In 2014, the issues of refugees and asylum were particularly strong on the political agenda, so much so that it would be fair to argue that 2014 represented a second “asylum compromise.” This was the first time since 1993 (when the right to asylum established in Article 16 of the Basic Law was de facto abolished) that people seeking protection in Germany had been faced with so many changes to the ways in which their lives were regulated. Although some positive changes were implemented – a situation mirroring that of the early 1990s – these generally came at the cost of stricter guidelines, increasing repression, and an expansion of the grounds used to justify deportation.

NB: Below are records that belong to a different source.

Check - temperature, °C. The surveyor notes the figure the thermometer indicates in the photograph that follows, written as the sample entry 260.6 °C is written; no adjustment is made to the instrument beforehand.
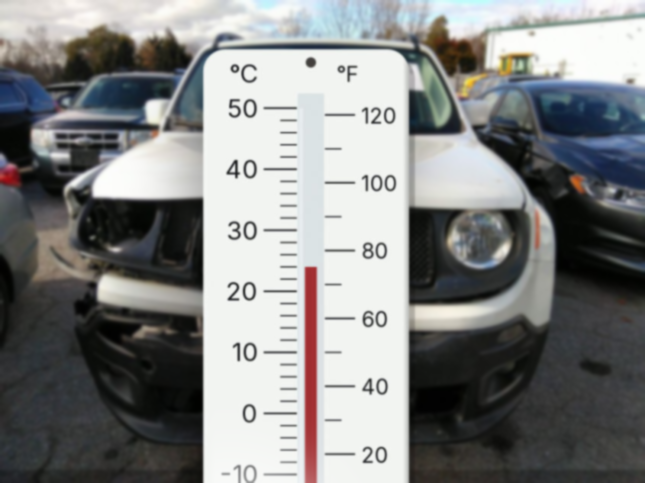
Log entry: 24 °C
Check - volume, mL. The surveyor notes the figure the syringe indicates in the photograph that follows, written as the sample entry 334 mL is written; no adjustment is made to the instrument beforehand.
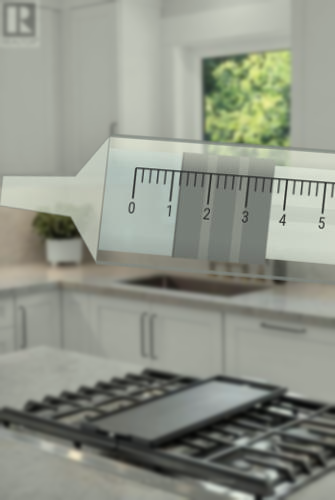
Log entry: 1.2 mL
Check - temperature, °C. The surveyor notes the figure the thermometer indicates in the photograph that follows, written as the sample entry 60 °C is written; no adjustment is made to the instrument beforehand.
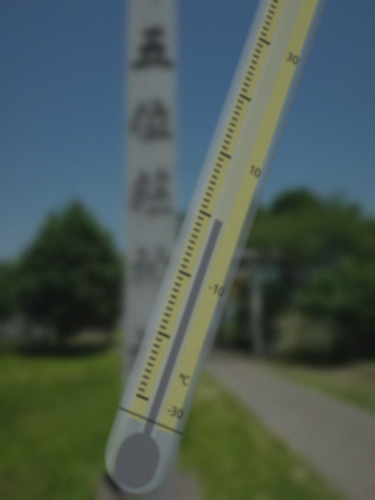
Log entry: 0 °C
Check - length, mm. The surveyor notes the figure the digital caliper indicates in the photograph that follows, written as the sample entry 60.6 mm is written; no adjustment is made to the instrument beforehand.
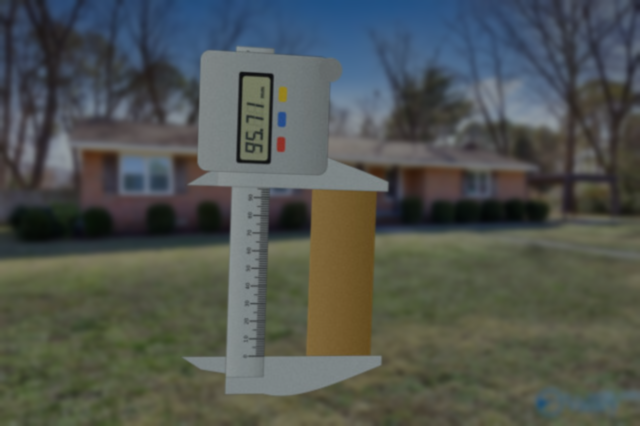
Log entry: 95.71 mm
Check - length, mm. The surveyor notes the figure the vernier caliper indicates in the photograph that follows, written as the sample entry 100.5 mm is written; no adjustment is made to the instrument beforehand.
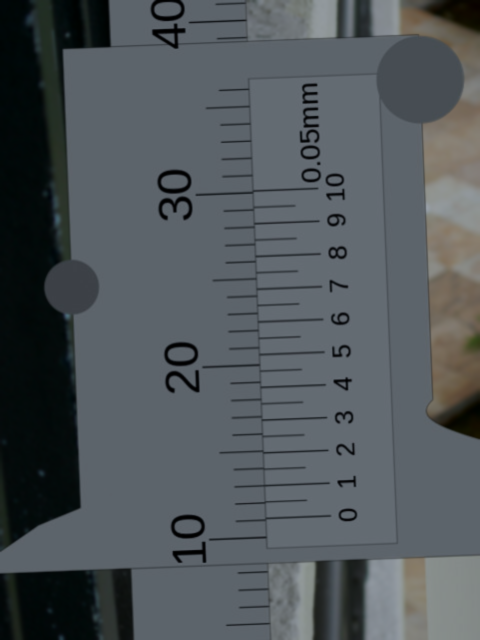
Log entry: 11.1 mm
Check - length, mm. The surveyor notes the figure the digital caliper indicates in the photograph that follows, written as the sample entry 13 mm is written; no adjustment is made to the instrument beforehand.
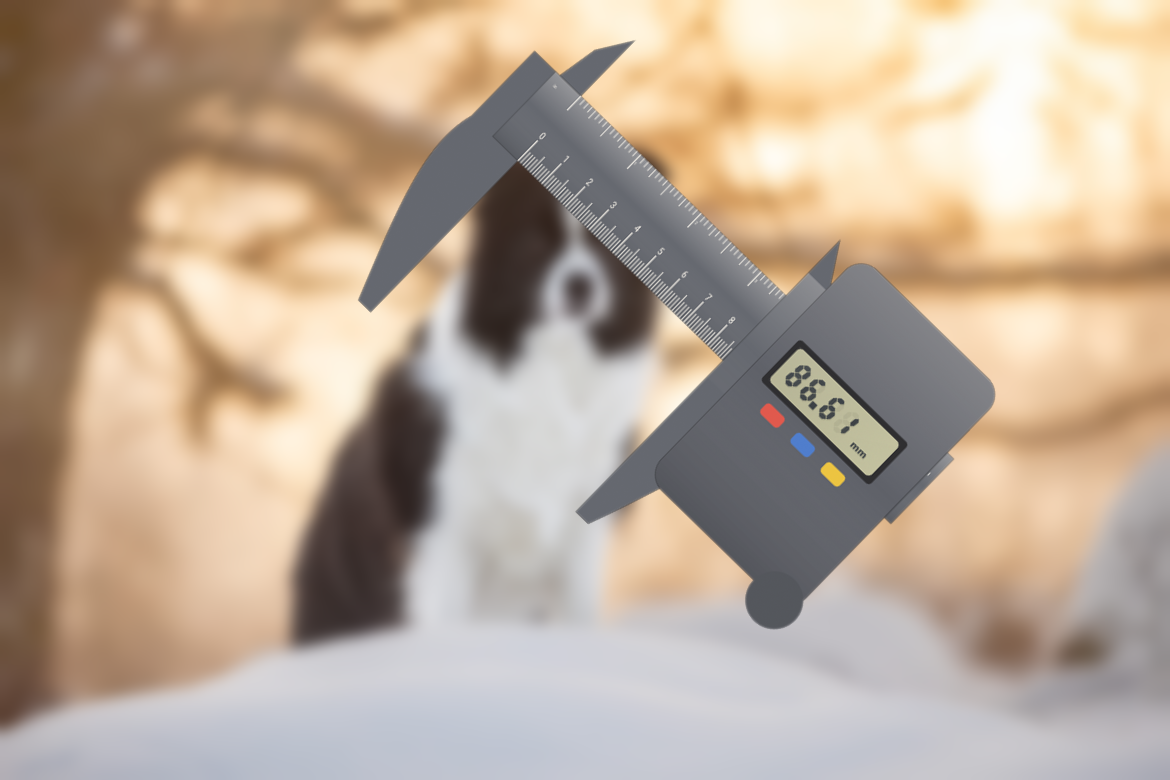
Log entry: 86.61 mm
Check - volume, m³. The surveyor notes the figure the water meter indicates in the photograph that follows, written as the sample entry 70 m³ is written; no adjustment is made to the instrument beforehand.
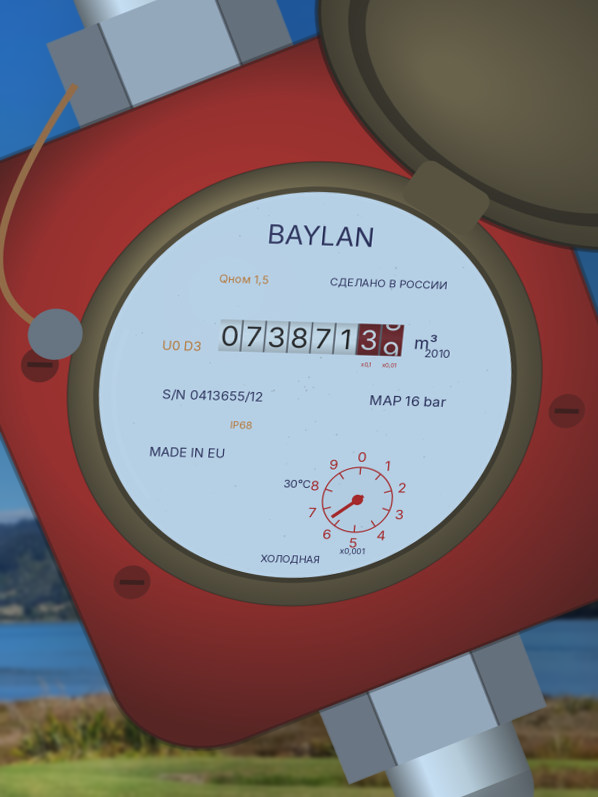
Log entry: 73871.386 m³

At the same time, questions continued about who was “worthy of protection,” and which people were in need of special treatment. In the Bundestag, Chancellor Angela Merkel justified the classification of Serbia, Macedonia, and Bosnia and Herzegovina as “safe countries of origin” as well as the consequent rapid rejection of “clearly unfounded” asylum applications from the Balkans, with recourse to the preferential treatment that could then be provided to war refugees from Syria and Iraq. Many people, including members of the opposition parties, pointed out that just because a German law declared a particular country to be ‘safe,’ this did not result in increased security for people in that country. In the case of the Balkans, this particularly applies to Roma, Albanian minorities, and gays and lesbians. Ulla Jelpke, domestic policy spokesperson for the Left Party, summarized criticism of the government’s policy by stating that it pitted different groups of people against each another in the name of “halfhearted, but long-overdue improvements,” such as providing refugees with income and accommodation.